Job item —
Below is a listing. Write out exactly its lines between the one holding "## ⛔ 503 Errors / Slow Site" and the one holding "[Identify and Fix", inclusive.

Data shown —
********************
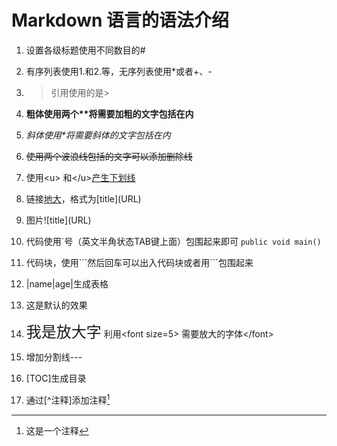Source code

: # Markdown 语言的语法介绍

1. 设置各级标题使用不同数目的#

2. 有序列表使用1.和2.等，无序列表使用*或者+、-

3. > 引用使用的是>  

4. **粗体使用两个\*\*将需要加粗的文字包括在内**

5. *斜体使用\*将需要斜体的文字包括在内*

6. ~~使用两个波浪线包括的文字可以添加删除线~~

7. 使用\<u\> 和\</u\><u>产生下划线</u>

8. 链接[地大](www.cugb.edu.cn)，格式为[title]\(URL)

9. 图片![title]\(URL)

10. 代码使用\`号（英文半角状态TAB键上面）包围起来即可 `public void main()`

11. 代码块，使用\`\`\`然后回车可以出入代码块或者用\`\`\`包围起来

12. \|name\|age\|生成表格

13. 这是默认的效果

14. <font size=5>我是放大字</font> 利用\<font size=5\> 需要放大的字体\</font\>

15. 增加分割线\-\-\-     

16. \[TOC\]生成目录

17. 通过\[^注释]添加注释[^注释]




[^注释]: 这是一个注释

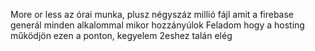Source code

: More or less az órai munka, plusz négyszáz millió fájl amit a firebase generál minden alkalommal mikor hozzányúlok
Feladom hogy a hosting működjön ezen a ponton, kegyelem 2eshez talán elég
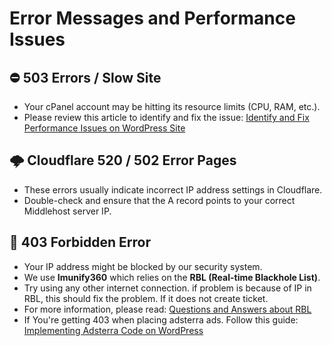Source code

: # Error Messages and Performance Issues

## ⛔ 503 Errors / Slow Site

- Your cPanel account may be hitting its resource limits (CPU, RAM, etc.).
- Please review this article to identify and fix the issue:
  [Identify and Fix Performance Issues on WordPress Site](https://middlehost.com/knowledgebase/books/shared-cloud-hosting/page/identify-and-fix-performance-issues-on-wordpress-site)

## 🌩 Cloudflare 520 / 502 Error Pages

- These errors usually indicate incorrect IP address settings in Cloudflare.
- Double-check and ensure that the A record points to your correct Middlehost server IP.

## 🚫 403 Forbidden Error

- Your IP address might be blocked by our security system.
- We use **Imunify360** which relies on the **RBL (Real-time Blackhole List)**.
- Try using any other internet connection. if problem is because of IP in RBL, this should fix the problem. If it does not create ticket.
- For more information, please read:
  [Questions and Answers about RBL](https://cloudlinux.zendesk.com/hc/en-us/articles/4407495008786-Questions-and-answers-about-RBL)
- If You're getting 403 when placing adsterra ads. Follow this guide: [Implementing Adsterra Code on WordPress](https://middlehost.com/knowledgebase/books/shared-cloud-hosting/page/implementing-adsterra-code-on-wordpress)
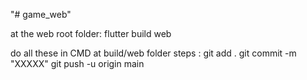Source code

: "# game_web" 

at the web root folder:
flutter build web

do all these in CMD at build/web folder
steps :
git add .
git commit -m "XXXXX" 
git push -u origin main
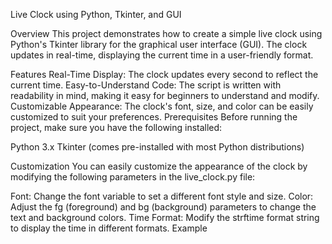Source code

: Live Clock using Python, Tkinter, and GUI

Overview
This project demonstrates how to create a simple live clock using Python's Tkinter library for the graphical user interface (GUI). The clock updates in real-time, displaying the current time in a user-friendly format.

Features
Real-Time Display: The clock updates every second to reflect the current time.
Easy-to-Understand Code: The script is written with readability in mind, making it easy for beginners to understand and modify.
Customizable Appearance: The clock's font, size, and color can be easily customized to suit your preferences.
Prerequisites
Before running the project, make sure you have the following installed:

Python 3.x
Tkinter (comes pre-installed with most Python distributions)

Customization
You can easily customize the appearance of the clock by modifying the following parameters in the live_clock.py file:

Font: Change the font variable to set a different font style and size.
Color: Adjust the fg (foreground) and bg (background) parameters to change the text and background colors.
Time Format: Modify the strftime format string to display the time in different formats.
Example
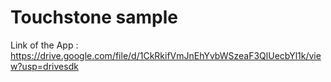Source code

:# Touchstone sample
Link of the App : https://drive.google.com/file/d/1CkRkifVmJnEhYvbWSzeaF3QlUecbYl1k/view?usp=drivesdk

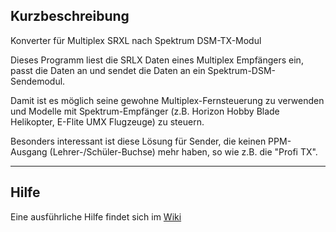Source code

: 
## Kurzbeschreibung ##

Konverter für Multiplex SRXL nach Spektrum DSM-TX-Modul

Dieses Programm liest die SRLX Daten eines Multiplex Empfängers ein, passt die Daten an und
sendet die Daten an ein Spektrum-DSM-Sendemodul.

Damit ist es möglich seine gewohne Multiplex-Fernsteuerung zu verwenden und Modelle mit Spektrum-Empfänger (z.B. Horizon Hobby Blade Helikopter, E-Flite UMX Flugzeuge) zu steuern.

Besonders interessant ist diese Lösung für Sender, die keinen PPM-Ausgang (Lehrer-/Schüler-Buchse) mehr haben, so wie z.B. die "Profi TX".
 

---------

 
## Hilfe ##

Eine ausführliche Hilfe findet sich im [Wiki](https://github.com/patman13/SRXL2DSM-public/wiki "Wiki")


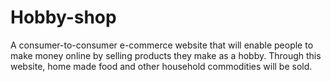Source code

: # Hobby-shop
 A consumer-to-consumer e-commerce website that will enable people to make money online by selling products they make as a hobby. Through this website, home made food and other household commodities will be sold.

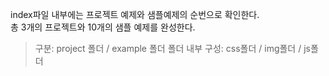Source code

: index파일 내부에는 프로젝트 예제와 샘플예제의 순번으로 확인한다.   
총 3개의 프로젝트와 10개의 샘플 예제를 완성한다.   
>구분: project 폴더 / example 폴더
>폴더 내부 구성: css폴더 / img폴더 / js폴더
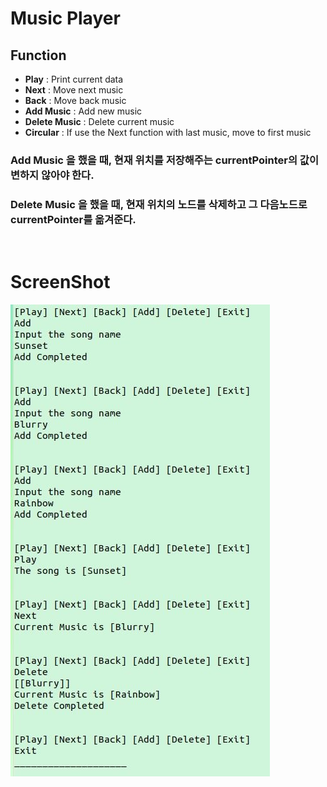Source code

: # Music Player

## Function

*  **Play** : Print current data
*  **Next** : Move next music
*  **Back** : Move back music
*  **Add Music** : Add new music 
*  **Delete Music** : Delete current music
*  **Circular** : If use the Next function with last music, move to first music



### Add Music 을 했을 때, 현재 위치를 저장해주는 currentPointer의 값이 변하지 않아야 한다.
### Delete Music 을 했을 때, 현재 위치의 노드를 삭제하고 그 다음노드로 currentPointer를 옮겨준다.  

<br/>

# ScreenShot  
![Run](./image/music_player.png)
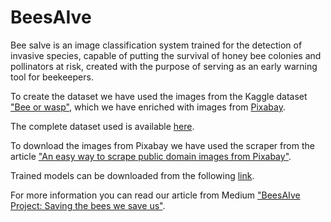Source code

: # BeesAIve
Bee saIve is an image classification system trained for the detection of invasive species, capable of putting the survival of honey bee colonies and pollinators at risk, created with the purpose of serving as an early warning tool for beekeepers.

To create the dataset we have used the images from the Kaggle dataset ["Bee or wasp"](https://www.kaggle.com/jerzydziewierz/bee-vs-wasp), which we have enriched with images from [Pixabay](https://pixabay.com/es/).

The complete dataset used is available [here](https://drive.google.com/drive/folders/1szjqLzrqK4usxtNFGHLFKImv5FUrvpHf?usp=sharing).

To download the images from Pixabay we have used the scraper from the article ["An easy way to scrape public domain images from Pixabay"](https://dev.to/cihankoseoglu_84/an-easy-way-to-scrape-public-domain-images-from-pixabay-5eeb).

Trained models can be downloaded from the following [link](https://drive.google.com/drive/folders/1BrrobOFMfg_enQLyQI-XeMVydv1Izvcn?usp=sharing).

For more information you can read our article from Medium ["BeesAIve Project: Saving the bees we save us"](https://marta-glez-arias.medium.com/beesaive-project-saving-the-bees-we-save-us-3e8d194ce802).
********************
Exercise solution —
## ⛔ 503 Errors / Slow Site

- Your cPanel account may be hitting its resource limits (CPU, RAM, etc.).
- Please review this article to identify and fix the issue:
  [Identify and Fix Performance Issues on WordPress Site](https://middlehost.com/knowledgebase/books/shared-cloud-hosting/page/identify-and-fix-performance-issues-on-wordpress-site)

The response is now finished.